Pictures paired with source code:
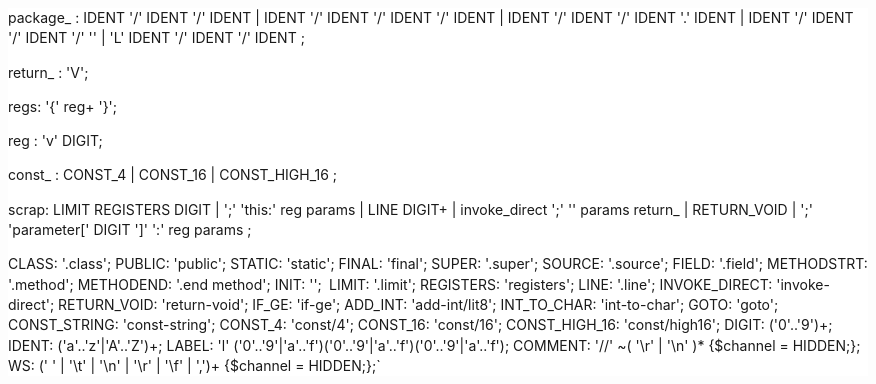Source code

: package_
: IDENT '/' IDENT '/' IDENT
| IDENT '/' IDENT '/' IDENT '/' IDENT
| IDENT '/' IDENT '/' IDENT '.' IDENT
| IDENT '/' IDENT '/' IDENT '/' '<init>'
| 'L' IDENT '/' IDENT '/' IDENT
;

return_ : 'V';

regs: '{' reg+ '}';

reg : 'v' DIGIT;

const_ : CONST_4
| CONST_16
| CONST_HIGH_16
;

scrap: LIMIT REGISTERS DIGIT
| ';' 'this:' reg params
| LINE DIGIT+
| invoke_direct ';' '<init>' params return_
| RETURN_VOID
| ';' 'parameter[' DIGIT ']' ':' reg params
;

CLASS: '.class';
PUBLIC: 'public';
STATIC: 'static';
FINAL: 'final';
SUPER: '.super';
SOURCE: '.source';
FIELD: '.field';
METHODSTRT: '.method';
METHODEND: '.end method';
INIT: '<init>';` `LIMIT: '.limit';
REGISTERS: 'registers';
LINE: '.line';
INVOKE_DIRECT: 'invoke-direct';
RETURN_VOID: 'return-void';
IF_GE: 'if-ge';
ADD_INT: 'add-int/lit8';
INT_TO_CHAR: 'int-to-char';
GOTO: 'goto';
CONST_STRING: 'const-string';
CONST_4: 'const/4';
CONST_16: 'const/16';
CONST_HIGH_16: 'const/high16';
DIGIT: ('0'..'9')+;
IDENT: ('a'..'z'|'A'..'Z')+;
LABEL: 'l' ('0'..'9'|'a'..'f')('0'..'9'|'a'..'f')('0'..'9'|'a'..'f');
COMMENT: '//' ~( '\r' | '\n' )* {$channel = HIDDEN;};
WS: (' ' | '\t' | '\n' | '\r' | '\f' | ',')+ {$channel = HIDDEN;};`
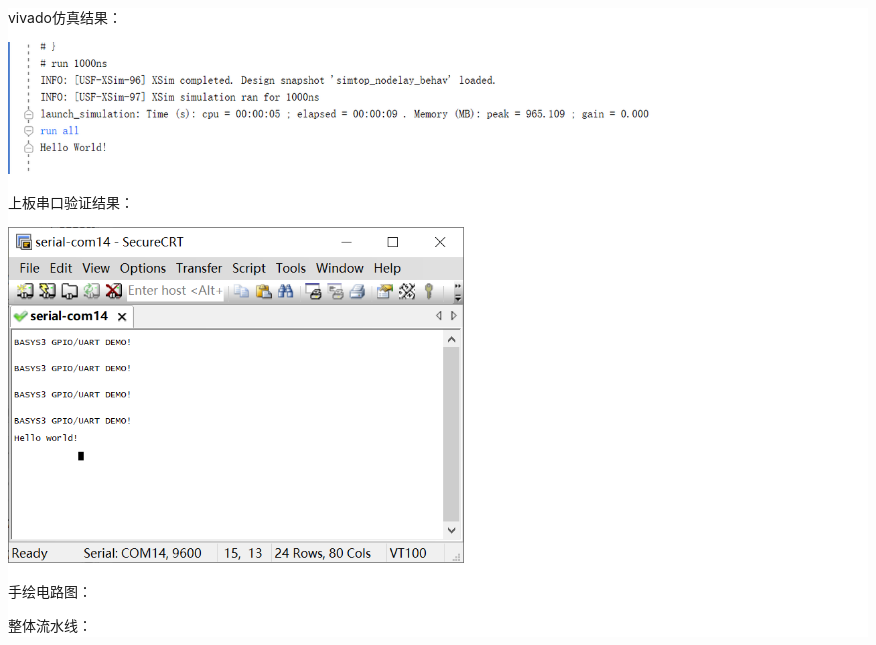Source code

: vivado仿真结果：

<img src = "img/vivado.png" style = "zoom : 67%">

上板串口验证结果：

<img src = "img/secureCRT.png" style = "zoom : 67%">

手绘电路图：

整体流水线：
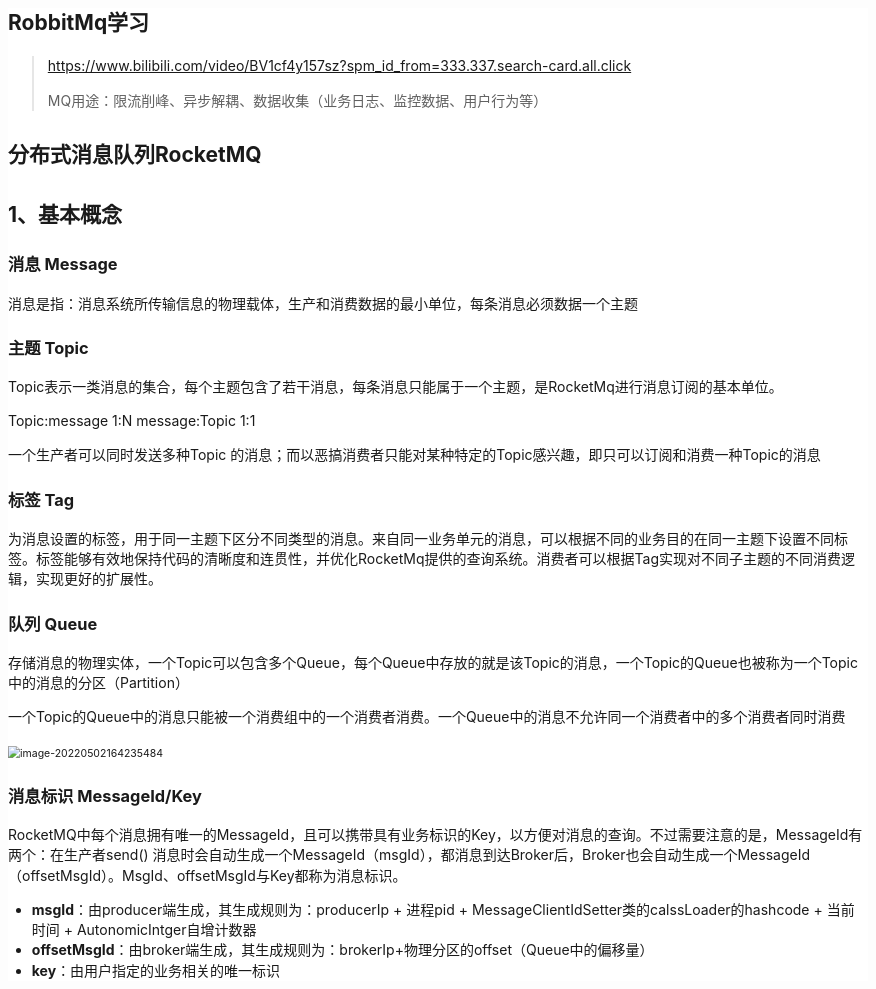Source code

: ## RobbitMq学习

>https://www.bilibili.com/video/BV1cf4y157sz?spm_id_from=333.337.search-card.all.click
>
>MQ用途：限流削峰、异步解耦、数据收集（业务日志、监控数据、用户行为等）



## 分布式消息队列RocketMQ



## 1、基本概念

### 消息 Message

消息是指：消息系统所传输信息的物理载体，生产和消费数据的最小单位，每条消息必须数据一个主题



### 主题 Topic

Topic表示一类消息的集合，每个主题包含了若干消息，每条消息只能属于一个主题，是RocketMq进行消息订阅的基本单位。

Topic:message	1:N		message:Topic	 1:1

一个生产者可以同时发送多种Topic 的消息；而以恶搞消费者只能对某种特定的Topic感兴趣，即只可以订阅和消费一种Topic的消息



### 标签 Tag

为消息设置的标签，用于同一主题下区分不同类型的消息。来自同一业务单元的消息，可以根据不同的业务目的在同一主题下设置不同标签。标签能够有效地保持代码的清晰度和连贯性，并优化RocketMq提供的查询系统。消费者可以根据Tag实现对不同子主题的不同消费逻辑，实现更好的扩展性。



### 队列 Queue

存储消息的物理实体，一个Topic可以包含多个Queue，每个Queue中存放的就是该Topic的消息，一个Topic的Queue也被称为一个Topic中的消息的分区（Partition）

一个Topic的Queue中的消息只能被一个消费组中的一个消费者消费。一个Queue中的消息不允许同一个消费者中的多个消费者同时消费

<img src="/Users/gaoshang/Library/Application Support/typora-user-images/image-20220502164235484.png" alt="image-20220502164235484" style="zoom: 75%;" />



### 消息标识 MessageId/Key

RocketMQ中每个消息拥有唯一的MessageId，且可以携带具有业务标识的Key，以方便对消息的查询。不过需要注意的是，MessageId有两个：在生产者send() 消息时会自动生成一个MessageId（msgId），都消息到达Broker后，Broker也会自动生成一个MessageId（offsetMsgId）。MsgId、offsetMsgId与Key都称为消息标识。

* **msgId**：由producer端生成，其生成规则为：producerIp + 进程pid + MessageClientIdSetter类的calssLoader的hashcode + 当前时间 + AutonomicIntger自增计数器
* **offsetMsgId**：由broker端生成，其生成规则为：brokerIp+物理分区的offset（Queue中的偏移量）
* **key**：由用户指定的业务相关的唯一标识

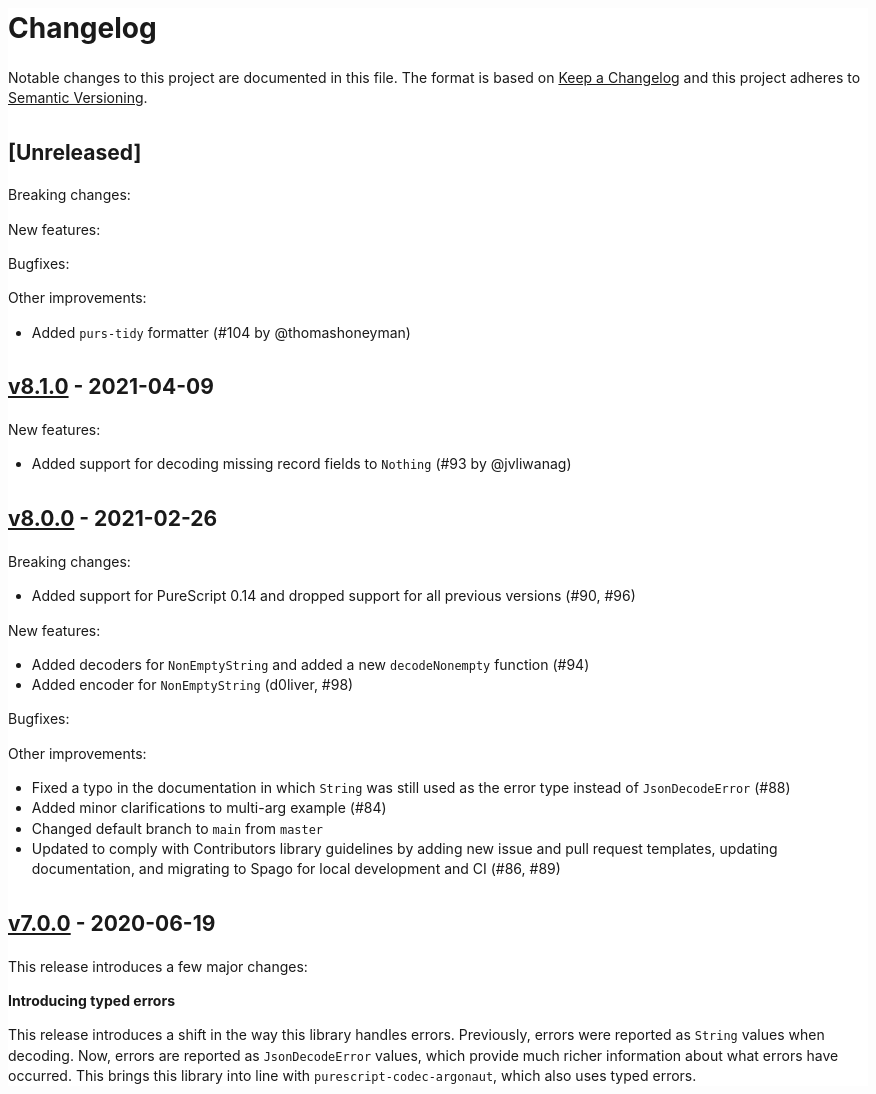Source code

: # Changelog

Notable changes to this project are documented in this file. The format is based on [Keep a Changelog](https://keepachangelog.com/en/1.0.0/) and this project adheres to [Semantic Versioning](https://semver.org/spec/v2.0.0.html).

## [Unreleased]

Breaking changes:

New features:

Bugfixes:

Other improvements:
- Added `purs-tidy` formatter (#104 by @thomashoneyman)

## [v8.1.0](https://github.com/purescript-contrib/purescript-argonaut-codecs/releases/tag/v8.1.0) - 2021-04-09

New features:
- Added support for decoding missing record fields to `Nothing` (#93 by @jvliwanag)

## [v8.0.0](https://github.com/purescript-contrib/purescript-argonaut-codecs/releases/tag/v8.0.0) - 2021-02-26

Breaking changes:
- Added support for PureScript 0.14 and dropped support for all previous versions (#90, #96)

New features:
- Added decoders for `NonEmptyString` and added a new `decodeNonempty` function (#94)
- Added encoder for `NonEmptyString` (d0liver, #98)

Bugfixes:

Other improvements:
- Fixed a typo in the documentation in which `String` was still used as the error type instead of `JsonDecodeError` (#88)
- Added minor clarifications to multi-arg example (#84)
- Changed default branch to `main` from `master`
- Updated to comply with Contributors library guidelines by adding new issue and pull request templates, updating documentation, and migrating to Spago for local development and CI (#86, #89)

## [v7.0.0](https://github.com/purescript-contrib/purescript-argonaut-codecs/releases/tag/v7.0.0) - 2020-06-19

This release introduces a few major changes:

**Introducing typed errors**

This release introduces a shift in the way this library handles errors. Previously, errors were reported as `String` values when decoding. Now, errors are reported as `JsonDecodeError` values, which provide much richer information about what errors have occurred. This brings this library into line with `purescript-codec-argonaut`, which also uses typed errors.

### YOUR INSTRUCTIONS
Using the data above, write out every line exactly, leaving the images behind.

### EXERCISE SOLUTION
Source code

: package_
: IDENT '/' IDENT '/' IDENT
| IDENT '/' IDENT '/' IDENT '/' IDENT
| IDENT '/' IDENT '/' IDENT '.' IDENT
| IDENT '/' IDENT '/' IDENT '/' '<init>'
| 'L' IDENT '/' IDENT '/' IDENT
;

return_ : 'V';

regs: '{' reg+ '}';

reg : 'v' DIGIT;

const_ : CONST_4
| CONST_16
| CONST_HIGH_16
;

scrap: LIMIT REGISTERS DIGIT
| ';' 'this:' reg params
| LINE DIGIT+
| invoke_direct ';' '<init>' params return_
| RETURN_VOID
| ';' 'parameter[' DIGIT ']' ':' reg params
;

CLASS: '.class';
PUBLIC: 'public';
STATIC: 'static';
FINAL: 'final';
SUPER: '.super';
SOURCE: '.source';
FIELD: '.field';
METHODSTRT: '.method';
METHODEND: '.end method';
INIT: '<init>';` `LIMIT: '.limit';
REGISTERS: 'registers';
LINE: '.line';
INVOKE_DIRECT: 'invoke-direct';
RETURN_VOID: 'return-void';
IF_GE: 'if-ge';
ADD_INT: 'add-int/lit8';
INT_TO_CHAR: 'int-to-char';
GOTO: 'goto';
CONST_STRING: 'const-string';
CONST_4: 'const/4';
CONST_16: 'const/16';
CONST_HIGH_16: 'const/high16';
DIGIT: ('0'..'9')+;
IDENT: ('a'..'z'|'A'..'Z')+;
LABEL: 'l' ('0'..'9'|'a'..'f')('0'..'9'|'a'..'f')('0'..'9'|'a'..'f');
COMMENT: '//' ~( '\r' | '\n' )* {$channel = HIDDEN;};
WS: (' ' | '\t' | '\n' | '\r' | '\f' | ',')+ {$channel = HIDDEN;};`
Source code

: vivado仿真结果：

<img src = "img/vivado.png" style = "zoom : 67%">

上板串口验证结果：

<img src = "img/secureCRT.png" style = "zoom : 67%">

手绘电路图：

整体流水线：
Source code

: ## RobbitMq学习

>https://www.bilibili.com/video/BV1cf4y157sz?spm_id_from=333.337.search-card.all.click
>
>MQ用途：限流削峰、异步解耦、数据收集（业务日志、监控数据、用户行为等）



## 分布式消息队列RocketMQ



## 1、基本概念

### 消息 Message

消息是指：消息系统所传输信息的物理载体，生产和消费数据的最小单位，每条消息必须数据一个主题



### 主题 Topic

Topic表示一类消息的集合，每个主题包含了若干消息，每条消息只能属于一个主题，是RocketMq进行消息订阅的基本单位。

Topic:message	1:N		message:Topic	 1:1

一个生产者可以同时发送多种Topic 的消息；而以恶搞消费者只能对某种特定的Topic感兴趣，即只可以订阅和消费一种Topic的消息



### 标签 Tag

为消息设置的标签，用于同一主题下区分不同类型的消息。来自同一业务单元的消息，可以根据不同的业务目的在同一主题下设置不同标签。标签能够有效地保持代码的清晰度和连贯性，并优化RocketMq提供的查询系统。消费者可以根据Tag实现对不同子主题的不同消费逻辑，实现更好的扩展性。



### 队列 Queue

存储消息的物理实体，一个Topic可以包含多个Queue，每个Queue中存放的就是该Topic的消息，一个Topic的Queue也被称为一个Topic中的消息的分区（Partition）

一个Topic的Queue中的消息只能被一个消费组中的一个消费者消费。一个Queue中的消息不允许同一个消费者中的多个消费者同时消费

<img src="/Users/gaoshang/Library/Application Support/typora-user-images/image-20220502164235484.png" alt="image-20220502164235484" style="zoom: 75%;" />



### 消息标识 MessageId/Key

RocketMQ中每个消息拥有唯一的MessageId，且可以携带具有业务标识的Key，以方便对消息的查询。不过需要注意的是，MessageId有两个：在生产者send() 消息时会自动生成一个MessageId（msgId），都消息到达Broker后，Broker也会自动生成一个MessageId（offsetMsgId）。MsgId、offsetMsgId与Key都称为消息标识。

* **msgId**：由producer端生成，其生成规则为：producerIp + 进程pid + MessageClientIdSetter类的calssLoader的hashcode + 当前时间 + AutonomicIntger自增计数器
* **offsetMsgId**：由broker端生成，其生成规则为：brokerIp+物理分区的offset（Queue中的偏移量）
* **key**：由用户指定的业务相关的唯一标识

Source code

: # Changelog

Notable changes to this project are documented in this file. The format is based on [Keep a Changelog](https://keepachangelog.com/en/1.0.0/) and this project adheres to [Semantic Versioning](https://semver.org/spec/v2.0.0.html).

## [Unreleased]

Breaking changes:

New features:

Bugfixes:

Other improvements:
- Added `purs-tidy` formatter (#104 by @thomashoneyman)

## [v8.1.0](https://github.com/purescript-contrib/purescript-argonaut-codecs/releases/tag/v8.1.0) - 2021-04-09

New features:
- Added support for decoding missing record fields to `Nothing` (#93 by @jvliwanag)

## [v8.0.0](https://github.com/purescript-contrib/purescript-argonaut-codecs/releases/tag/v8.0.0) - 2021-02-26

Breaking changes:
- Added support for PureScript 0.14 and dropped support for all previous versions (#90, #96)

New features:
- Added decoders for `NonEmptyString` and added a new `decodeNonempty` function (#94)
- Added encoder for `NonEmptyString` (d0liver, #98)

Bugfixes:

Other improvements:
- Fixed a typo in the documentation in which `String` was still used as the error type instead of `JsonDecodeError` (#88)
- Added minor clarifications to multi-arg example (#84)
- Changed default branch to `main` from `master`
- Updated to comply with Contributors library guidelines by adding new issue and pull request templates, updating documentation, and migrating to Spago for local development and CI (#86, #89)

## [v7.0.0](https://github.com/purescript-contrib/purescript-argonaut-codecs/releases/tag/v7.0.0) - 2020-06-19

This release introduces a few major changes:

**Introducing typed errors**

This release introduces a shift in the way this library handles errors. Previously, errors were reported as `String` values when decoding. Now, errors are reported as `JsonDecodeError` values, which provide much richer information about what errors have occurred. This brings this library into line with `purescript-codec-argonaut`, which also uses typed errors.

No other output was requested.